DIRECTIONS FOR THIS TASK: Begin with the line holding "vfov_deg: 22.7", then print every line after it through the end of the data, exactly and with nothing added.

TASK DATA:
--------------------
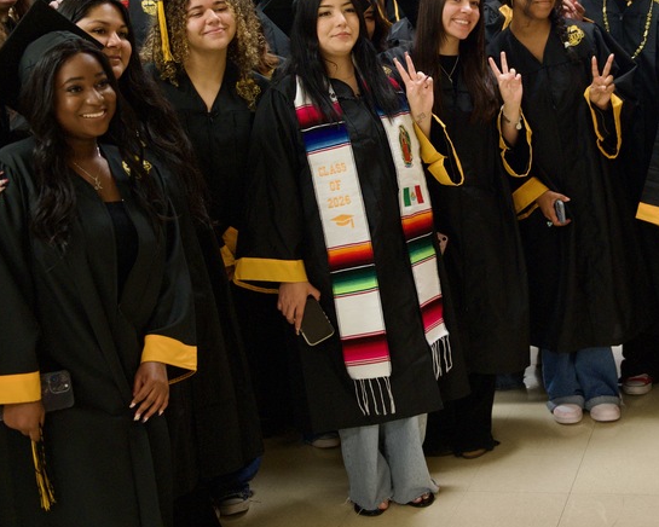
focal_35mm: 67
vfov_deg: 22.7
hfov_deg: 28.1
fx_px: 1307
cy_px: 173
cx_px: 441
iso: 2500
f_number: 2.8
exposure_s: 1/320
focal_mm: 38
--------------------
WRITTEN RESPONSE:
vfov_deg: 22.7
hfov_deg: 28.1
fx_px: 1307
cy_px: 173
cx_px: 441
iso: 2500
f_number: 2.8
exposure_s: 1/320
focal_mm: 38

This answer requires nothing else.